▸ **Instruction**: Rewrite every one of the records below, putting "reading" wherever "value" appears and leaving everything else as it is. Leave the pictures out.

+ + + + + + +

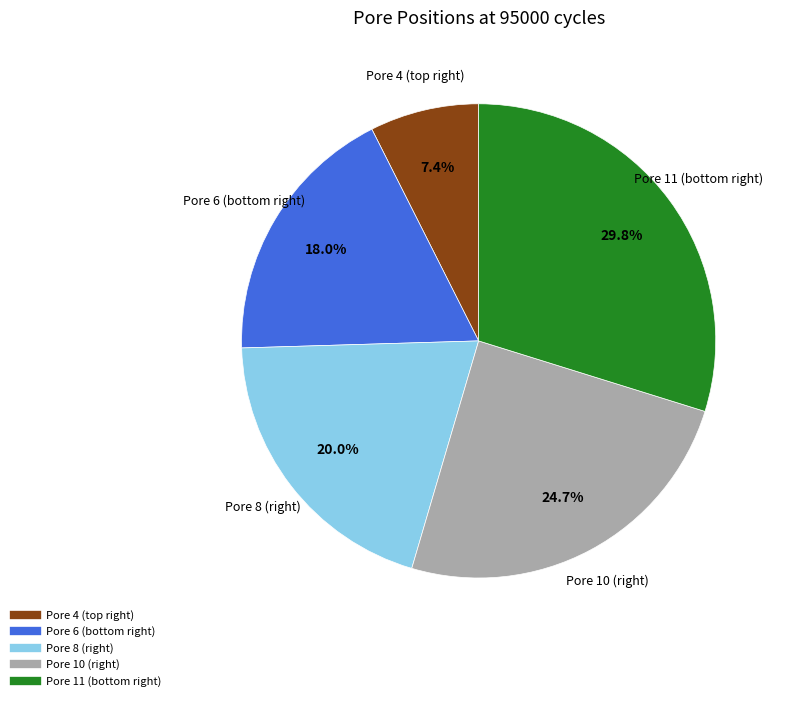

Does any single category account for the majority?

No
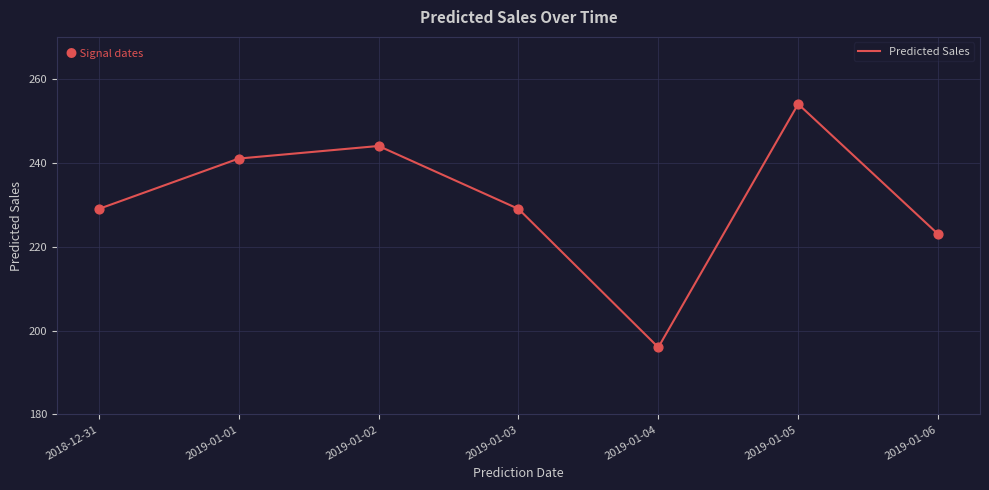

Approximately how many times larger is the value at 2018-12-31 compared to 2019-01-01?

1.0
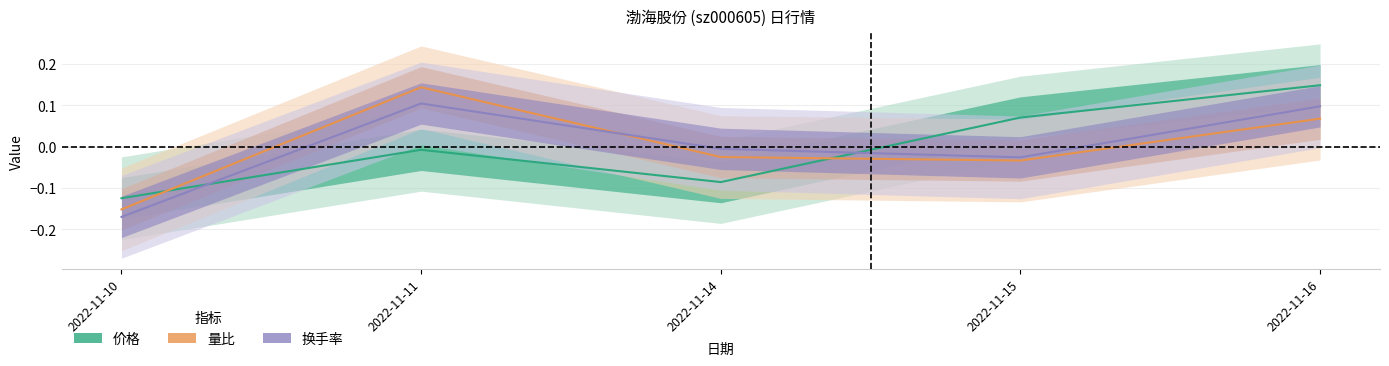

The value of 换手率 at 2022-11-16 is 0.1. True or false?

True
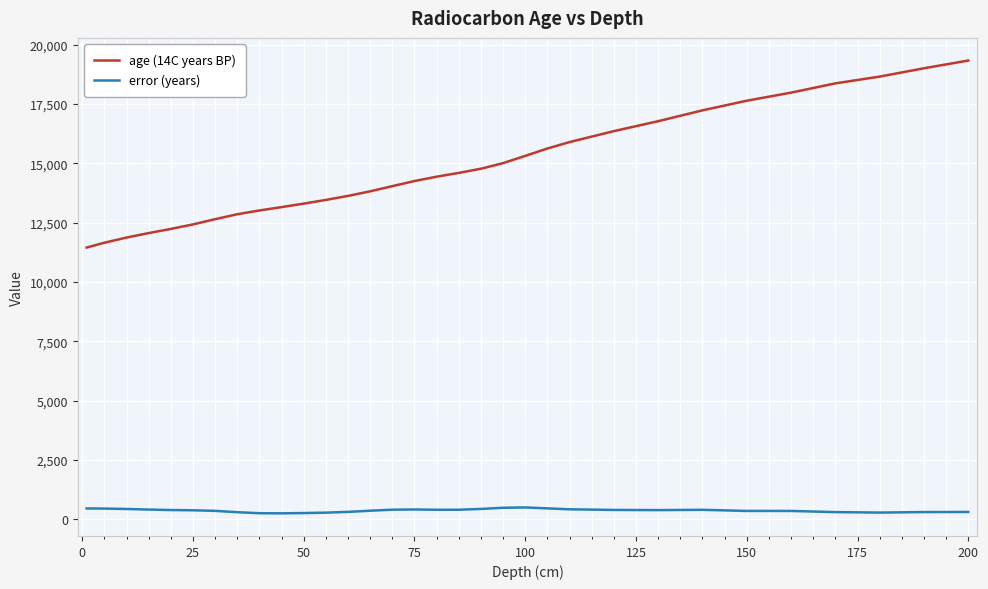

True or false: age (14C years BP) and error (years) cross at least once.

False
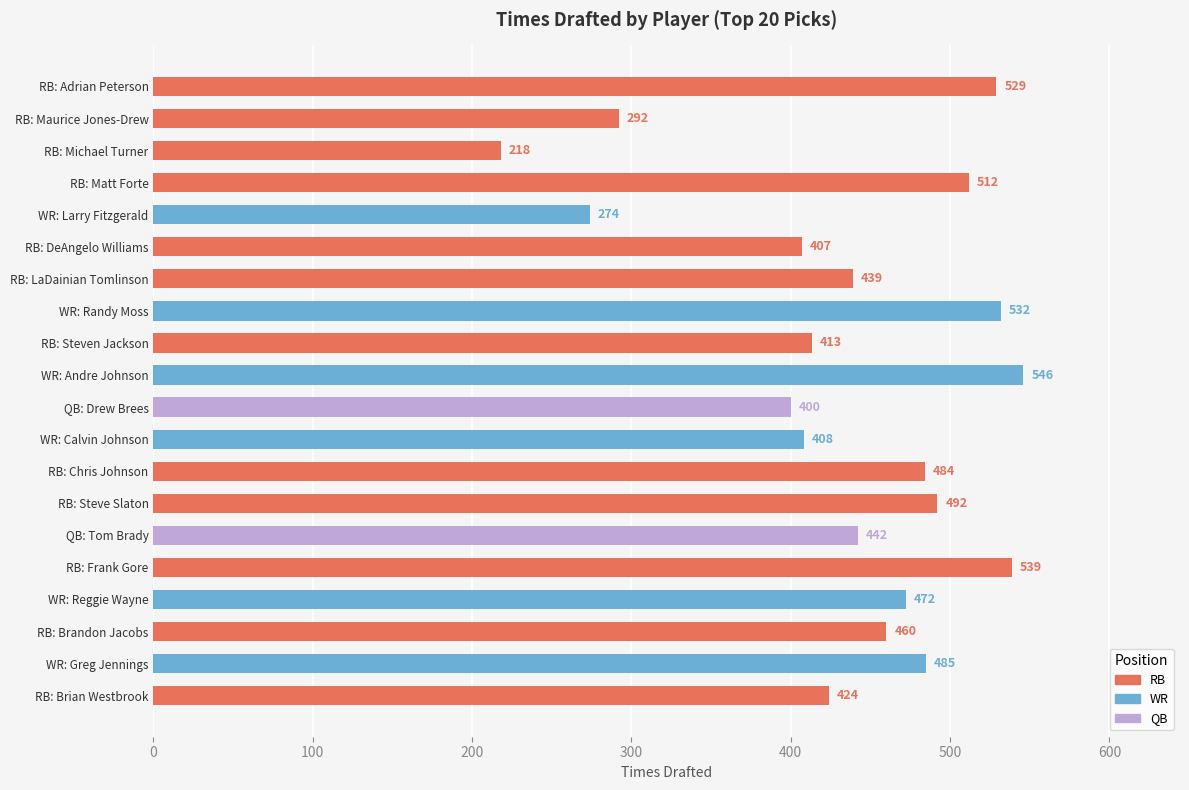

Which category has the highest value across all series?

WR: Andre Johnson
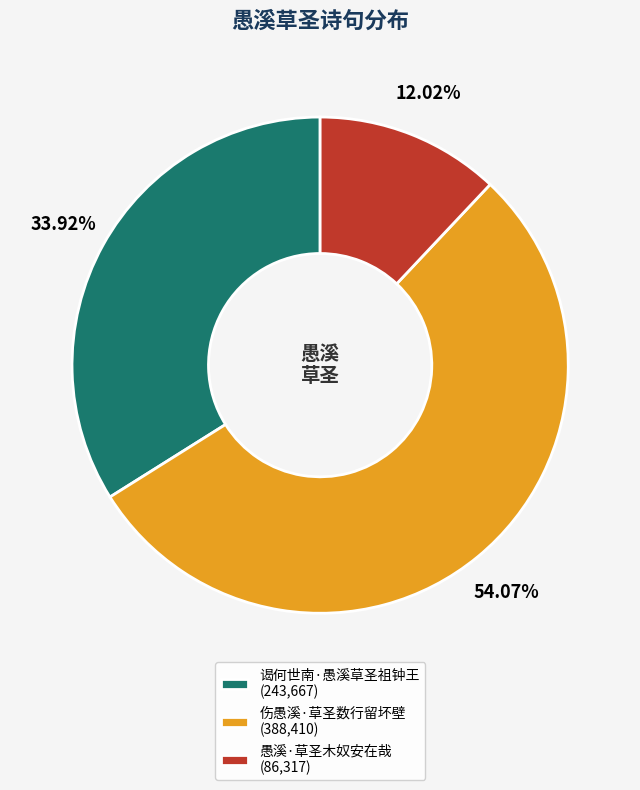

Combined, what portion of the pie is 谒何世南·愚溪草圣祖钟王 and 伤愚溪·草圣数行留坏壁?

88.0%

+ + + + + + +

▸ **Exercise result**:
Does any single category account for the majority?

No

Approximately how many times larger is the reading at 2018-12-31 compared to 2019-01-01?

1.0

The reading of 换手率 at 2022-11-16 is 0.1. True or false?

True

True or false: age (14C years BP) and error (years) cross at least once.

False

Which category has the highest reading across all series?

WR: Andre Johnson

Combined, what portion of the pie is 谒何世南·愚溪草圣祖钟王 and 伤愚溪·草圣数行留坏壁?

88.0%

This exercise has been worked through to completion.